++++ DATASET
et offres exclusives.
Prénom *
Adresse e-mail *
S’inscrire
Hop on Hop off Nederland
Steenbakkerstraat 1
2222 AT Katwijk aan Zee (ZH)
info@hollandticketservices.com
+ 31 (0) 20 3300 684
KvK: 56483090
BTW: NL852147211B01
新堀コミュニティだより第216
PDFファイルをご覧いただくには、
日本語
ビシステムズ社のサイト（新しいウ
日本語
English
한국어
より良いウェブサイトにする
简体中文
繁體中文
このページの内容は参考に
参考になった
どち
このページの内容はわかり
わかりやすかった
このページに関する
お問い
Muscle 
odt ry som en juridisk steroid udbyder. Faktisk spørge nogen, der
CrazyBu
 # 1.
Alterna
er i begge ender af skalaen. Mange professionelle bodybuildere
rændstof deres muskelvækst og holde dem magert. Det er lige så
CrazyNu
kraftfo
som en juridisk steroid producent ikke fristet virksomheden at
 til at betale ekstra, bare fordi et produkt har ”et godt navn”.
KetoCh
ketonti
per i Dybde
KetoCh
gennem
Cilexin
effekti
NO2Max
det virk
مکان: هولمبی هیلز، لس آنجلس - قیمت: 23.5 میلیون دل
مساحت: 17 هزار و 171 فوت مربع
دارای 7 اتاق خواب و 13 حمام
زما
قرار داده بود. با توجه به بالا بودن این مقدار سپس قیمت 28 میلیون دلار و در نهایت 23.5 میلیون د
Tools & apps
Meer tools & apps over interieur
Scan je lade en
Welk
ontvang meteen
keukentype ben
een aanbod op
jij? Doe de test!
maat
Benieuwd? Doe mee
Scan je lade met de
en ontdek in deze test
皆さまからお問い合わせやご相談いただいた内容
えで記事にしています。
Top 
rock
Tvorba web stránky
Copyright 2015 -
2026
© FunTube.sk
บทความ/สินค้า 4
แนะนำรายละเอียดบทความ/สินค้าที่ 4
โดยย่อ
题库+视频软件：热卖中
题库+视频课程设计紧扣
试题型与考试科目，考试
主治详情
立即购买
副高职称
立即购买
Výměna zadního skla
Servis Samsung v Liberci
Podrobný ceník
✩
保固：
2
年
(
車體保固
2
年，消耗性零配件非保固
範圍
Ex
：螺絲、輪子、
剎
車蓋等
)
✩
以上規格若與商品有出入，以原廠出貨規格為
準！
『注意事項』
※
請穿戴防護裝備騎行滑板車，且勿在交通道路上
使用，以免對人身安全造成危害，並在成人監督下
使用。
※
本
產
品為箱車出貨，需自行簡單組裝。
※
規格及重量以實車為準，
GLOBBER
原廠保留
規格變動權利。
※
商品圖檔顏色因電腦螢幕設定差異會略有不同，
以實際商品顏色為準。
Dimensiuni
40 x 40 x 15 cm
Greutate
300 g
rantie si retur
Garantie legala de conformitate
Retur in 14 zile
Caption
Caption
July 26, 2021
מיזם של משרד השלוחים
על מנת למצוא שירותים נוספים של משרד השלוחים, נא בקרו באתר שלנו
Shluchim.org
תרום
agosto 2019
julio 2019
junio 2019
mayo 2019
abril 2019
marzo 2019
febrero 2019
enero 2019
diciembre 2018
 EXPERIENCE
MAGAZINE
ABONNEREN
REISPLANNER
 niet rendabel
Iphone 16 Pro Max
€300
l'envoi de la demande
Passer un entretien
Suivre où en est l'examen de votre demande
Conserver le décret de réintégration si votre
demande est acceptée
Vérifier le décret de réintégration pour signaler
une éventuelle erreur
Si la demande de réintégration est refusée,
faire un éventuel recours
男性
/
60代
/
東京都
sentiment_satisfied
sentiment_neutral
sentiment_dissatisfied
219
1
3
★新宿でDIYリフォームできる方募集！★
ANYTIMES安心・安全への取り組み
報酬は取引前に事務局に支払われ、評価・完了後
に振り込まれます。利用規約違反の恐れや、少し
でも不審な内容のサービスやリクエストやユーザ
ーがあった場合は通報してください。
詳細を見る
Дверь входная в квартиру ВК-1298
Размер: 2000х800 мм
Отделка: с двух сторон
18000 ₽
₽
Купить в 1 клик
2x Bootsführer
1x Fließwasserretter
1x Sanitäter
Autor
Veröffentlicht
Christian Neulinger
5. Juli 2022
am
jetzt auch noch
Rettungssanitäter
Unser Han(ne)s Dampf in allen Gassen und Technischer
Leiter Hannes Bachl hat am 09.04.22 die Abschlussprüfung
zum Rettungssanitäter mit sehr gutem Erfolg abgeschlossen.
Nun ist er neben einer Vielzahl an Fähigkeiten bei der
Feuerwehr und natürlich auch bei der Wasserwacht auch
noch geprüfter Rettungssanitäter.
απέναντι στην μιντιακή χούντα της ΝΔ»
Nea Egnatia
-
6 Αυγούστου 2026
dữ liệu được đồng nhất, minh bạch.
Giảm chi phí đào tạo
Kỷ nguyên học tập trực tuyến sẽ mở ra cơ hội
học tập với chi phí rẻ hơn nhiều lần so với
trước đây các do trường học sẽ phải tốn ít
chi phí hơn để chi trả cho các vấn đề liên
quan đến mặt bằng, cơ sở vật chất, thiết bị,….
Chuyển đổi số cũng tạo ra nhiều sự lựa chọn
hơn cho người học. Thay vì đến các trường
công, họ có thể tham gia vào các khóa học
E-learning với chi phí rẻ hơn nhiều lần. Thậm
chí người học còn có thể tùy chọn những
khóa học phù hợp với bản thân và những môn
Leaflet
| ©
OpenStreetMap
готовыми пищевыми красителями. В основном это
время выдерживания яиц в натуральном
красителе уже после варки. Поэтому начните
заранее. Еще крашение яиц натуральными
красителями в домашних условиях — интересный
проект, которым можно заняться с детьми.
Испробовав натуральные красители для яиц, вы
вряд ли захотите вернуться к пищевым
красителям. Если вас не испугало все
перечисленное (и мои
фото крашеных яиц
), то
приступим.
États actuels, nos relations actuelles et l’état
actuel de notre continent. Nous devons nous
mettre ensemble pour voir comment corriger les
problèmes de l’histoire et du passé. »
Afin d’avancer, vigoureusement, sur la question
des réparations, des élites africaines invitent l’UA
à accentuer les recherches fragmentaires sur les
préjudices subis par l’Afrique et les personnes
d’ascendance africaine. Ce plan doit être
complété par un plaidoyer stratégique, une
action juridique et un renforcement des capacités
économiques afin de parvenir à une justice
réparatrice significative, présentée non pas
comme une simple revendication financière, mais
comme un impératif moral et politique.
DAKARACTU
++++++++
▸ INSTRUCTIONS TO FOLLOW: Each line of the data is to be retyped exactly as shown.

▸ RESULT FOR THIS EXERCISE:
et offres exclusives.
Prénom *
Adresse e-mail *
S’inscrire
Hop on Hop off Nederland
Steenbakkerstraat 1
2222 AT Katwijk aan Zee (ZH)
info@hollandticketservices.com
+ 31 (0) 20 3300 684
KvK: 56483090
BTW: NL852147211B01
新堀コミュニティだより第216
PDFファイルをご覧いただくには、
日本語
ビシステムズ社のサイト（新しいウ
日本語
English
한국어
より良いウェブサイトにする
简体中文
繁體中文
このページの内容は参考に
参考になった
どち
このページの内容はわかり
わかりやすかった
このページに関する
お問い
Muscle 
odt ry som en juridisk steroid udbyder. Faktisk spørge nogen, der
CrazyBu
 # 1.
Alterna
er i begge ender af skalaen. Mange professionelle bodybuildere
rændstof deres muskelvækst og holde dem magert. Det er lige så
CrazyNu
kraftfo
som en juridisk steroid producent ikke fristet virksomheden at
 til at betale ekstra, bare fordi et produkt har ”et godt navn”.
KetoCh
ketonti
per i Dybde
KetoCh
gennem
Cilexin
effekti
NO2Max
det virk
مکان: هولمبی هیلز، لس آنجلس - قیمت: 23.5 میلیون دل
مساحت: 17 هزار و 171 فوت مربع
دارای 7 اتاق خواب و 13 حمام
زما
قرار داده بود. با توجه به بالا بودن این مقدار سپس قیمت 28 میلیون دلار و در نهایت 23.5 میلیون د
Tools & apps
Meer tools & apps over interieur
Scan je lade en
Welk
ontvang meteen
keukentype ben
een aanbod op
jij? Doe de test!
maat
Benieuwd? Doe mee
Scan je lade met de
en ontdek in deze test
皆さまからお問い合わせやご相談いただいた内容
えで記事にしています。
Top 
rock
Tvorba web stránky
Copyright 2015 -
2026
© FunTube.sk
บทความ/สินค้า 4
แนะนำรายละเอียดบทความ/สินค้าที่ 4
โดยย่อ
题库+视频软件：热卖中
题库+视频课程设计紧扣
试题型与考试科目，考试
主治详情
立即购买
副高职称
立即购买
Výměna zadního skla
Servis Samsung v Liberci
Podrobný ceník
✩
保固：
2
年
(
車體保固
2
年，消耗性零配件非保固
範圍
Ex
：螺絲、輪子、
剎
車蓋等
)
✩
以上規格若與商品有出入，以原廠出貨規格為
準！
『注意事項』
※
請穿戴防護裝備騎行滑板車，且勿在交通道路上
使用，以免對人身安全造成危害，並在成人監督下
使用。
※
本
產
品為箱車出貨，需自行簡單組裝。
※
規格及重量以實車為準，
GLOBBER
原廠保留
規格變動權利。
※
商品圖檔顏色因電腦螢幕設定差異會略有不同，
以實際商品顏色為準。
Dimensiuni
40 x 40 x 15 cm
Greutate
300 g
rantie si retur
Garantie legala de conformitate
Retur in 14 zile
Caption
Caption
July 26, 2021
מיזם של משרד השלוחים
על מנת למצוא שירותים נוספים של משרד השלוחים, נא בקרו באתר שלנו
Shluchim.org
תרום
agosto 2019
julio 2019
junio 2019
mayo 2019
abril 2019
marzo 2019
febrero 2019
enero 2019
diciembre 2018
 EXPERIENCE
MAGAZINE
ABONNEREN
REISPLANNER
 niet rendabel
Iphone 16 Pro Max
€300
l'envoi de la demande
Passer un entretien
Suivre où en est l'examen de votre demande
Conserver le décret de réintégration si votre
demande est acceptée
Vérifier le décret de réintégration pour signaler
une éventuelle erreur
Si la demande de réintégration est refusée,
faire un éventuel recours
男性
/
60代
/
東京都
sentiment_satisfied
sentiment_neutral
sentiment_dissatisfied
219
1
3
★新宿でDIYリフォームできる方募集！★
ANYTIMES安心・安全への取り組み
報酬は取引前に事務局に支払われ、評価・完了後
に振り込まれます。利用規約違反の恐れや、少し
でも不審な内容のサービスやリクエストやユーザ
ーがあった場合は通報してください。
詳細を見る
Дверь входная в квартиру ВК-1298
Размер: 2000х800 мм
Отделка: с двух сторон
18000 ₽
₽
Купить в 1 клик
2x Bootsführer
1x Fließwasserretter
1x Sanitäter
Autor
Veröffentlicht
Christian Neulinger
5. Juli 2022
am
jetzt auch noch
Rettungssanitäter
Unser Han(ne)s Dampf in allen Gassen und Technischer
Leiter Hannes Bachl hat am 09.04.22 die Abschlussprüfung
zum Rettungssanitäter mit sehr gutem Erfolg abgeschlossen.
Nun ist er neben einer Vielzahl an Fähigkeiten bei der
Feuerwehr und natürlich auch bei der Wasserwacht auch
noch geprüfter Rettungssanitäter.
απέναντι στην μιντιακή χούντα της ΝΔ»
Nea Egnatia
-
6 Αυγούστου 2026
dữ liệu được đồng nhất, minh bạch.
Giảm chi phí đào tạo
Kỷ nguyên học tập trực tuyến sẽ mở ra cơ hội
học tập với chi phí rẻ hơn nhiều lần so với
trước đây các do trường học sẽ phải tốn ít
chi phí hơn để chi trả cho các vấn đề liên
quan đến mặt bằng, cơ sở vật chất, thiết bị,….
Chuyển đổi số cũng tạo ra nhiều sự lựa chọn
hơn cho người học. Thay vì đến các trường
công, họ có thể tham gia vào các khóa học
E-learning với chi phí rẻ hơn nhiều lần. Thậm
chí người học còn có thể tùy chọn những
khóa học phù hợp với bản thân và những môn
Leaflet
| ©
OpenStreetMap
готовыми пищевыми красителями. В основном это
время выдерживания яиц в натуральном
красителе уже после варки. Поэтому начните
заранее. Еще крашение яиц натуральными
красителями в домашних условиях — интересный
проект, которым можно заняться с детьми.
Испробовав натуральные красители для яиц, вы
вряд ли захотите вернуться к пищевым
красителям. Если вас не испугало все
перечисленное (и мои
фото крашеных яиц
), то
приступим.
États actuels, nos relations actuelles et l’état
actuel de notre continent. Nous devons nous
mettre ensemble pour voir comment corriger les
problèmes de l’histoire et du passé. »
Afin d’avancer, vigoureusement, sur la question
des réparations, des élites africaines invitent l’UA
à accentuer les recherches fragmentaires sur les
préjudices subis par l’Afrique et les personnes
d’ascendance africaine. Ce plan doit être
complété par un plaidoyer stratégique, une
action juridique et un renforcement des capacités
économiques afin de parvenir à une justice
réparatrice significative, présentée non pas
comme une simple revendication financière, mais
comme un impératif moral et politique.
DAKARACTU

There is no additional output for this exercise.